Bingham reached the playoffs by beating Scott Donaldson 3-0 in his final game to set up a semi-final showdown with Mark Selby. A fine display from 2015 Crucible king Bingham saw him edge out current World Champion Selby 3-2, with breaks of 137, 51 and 65.

Defending champion Wilson meanwhile had looked imperious all day long and dispatched of Donaldson 3-0 in good time with breaks of 121 and 75 on the way to setting up a final meeting with Bingham.

When it came to the final, Bingham found himself 2-0 up and one away from the Winners’ Group, but Wilson has proven time and time again that he will never give up. The Warrior battled to take the next two with breaks of 71 and 50 to force a decider. The final frame went in Bingham’s favour and he fired in a clearance of 94 to win it and progress.

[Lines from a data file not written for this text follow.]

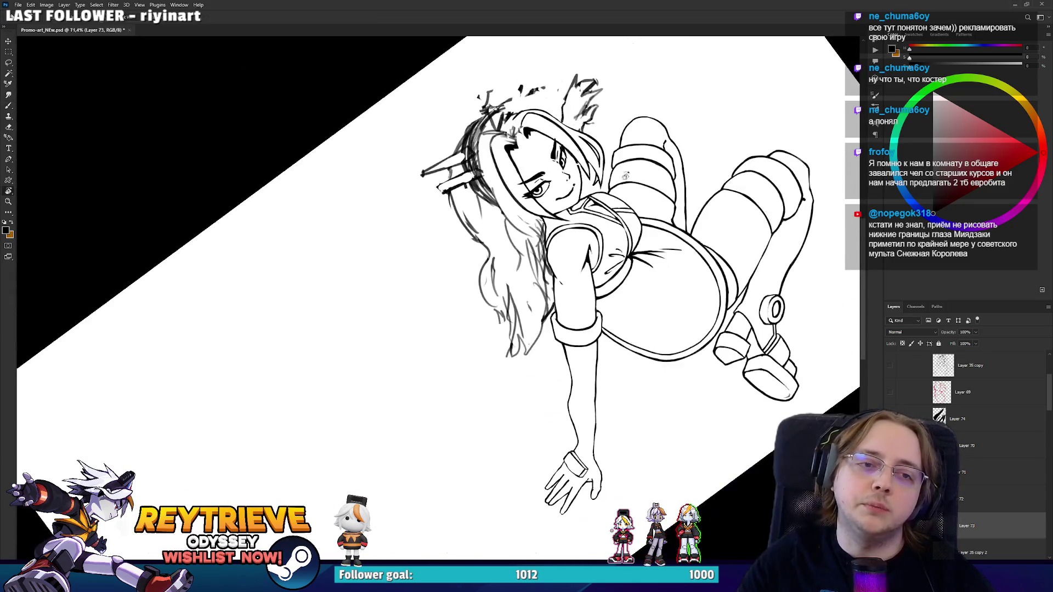
key(Escape)
scroll(624, 287, up, 8)
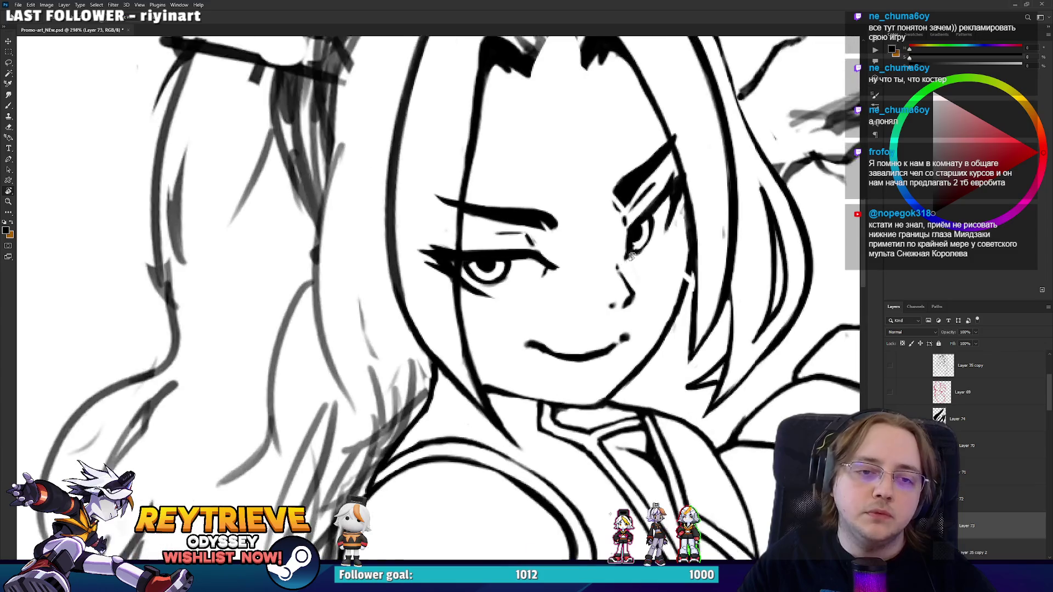
key(b)
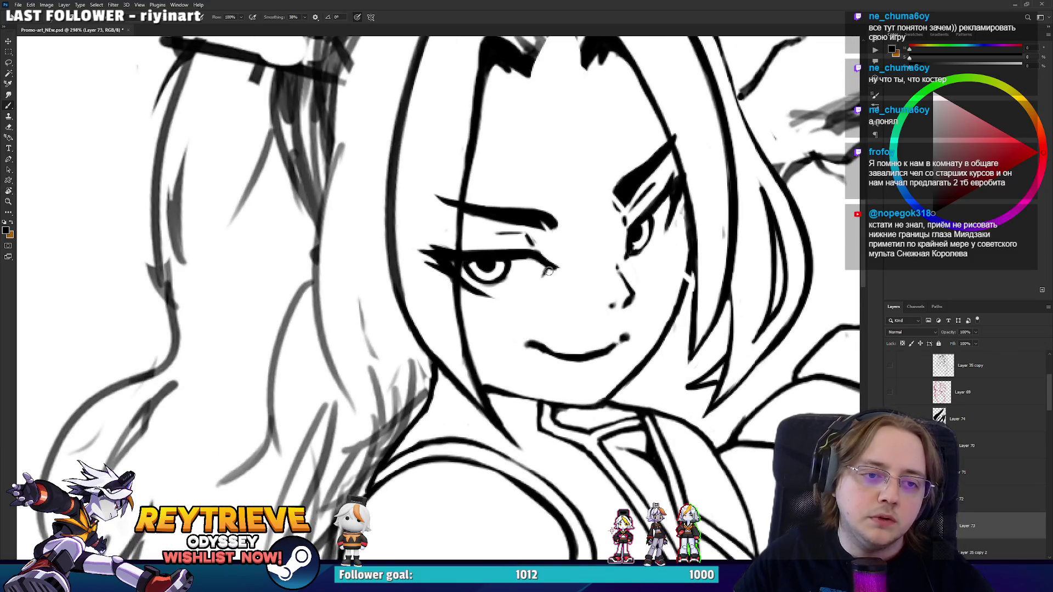
scroll(644, 214, down, 3)
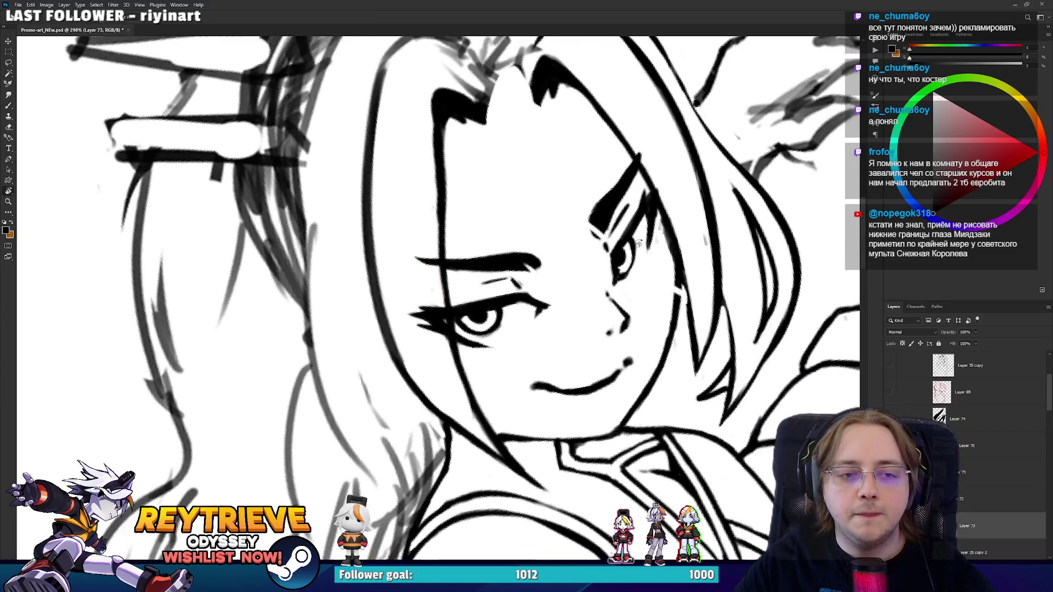
scroll(646, 175, down, 4)
key(r)
key(Escape)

Bingham, who is set to face Wilson at the Masters next week, said: “I have played pretty solidly since I have been here over the last four days. I am over the moon. It’s a great start to the year. I made a few nice 100s. It was nice to get one over Kyren ahead of next week. He beat me 3-1 in the group stage. I got lucky to beat him in the end. Next week is a different kettle of fish in front of a packed crowd at Alexandra Palace. I felt like my game has been there and not turned up. It’s nice this week to turn up and make a few 100s. Just to hopefully put me in good stead for the rest of the season.”


Xiao Guodong didn’t win a match, finished last of the group but hit the 200th century of his career, a 101 in the third frame of his match against Lu Ning.

Judd Trump was ingloriously relegated having won just two matches.

Mark Selby withdrew from the tournament. He probably wants a bit of rest ahead of the Masters.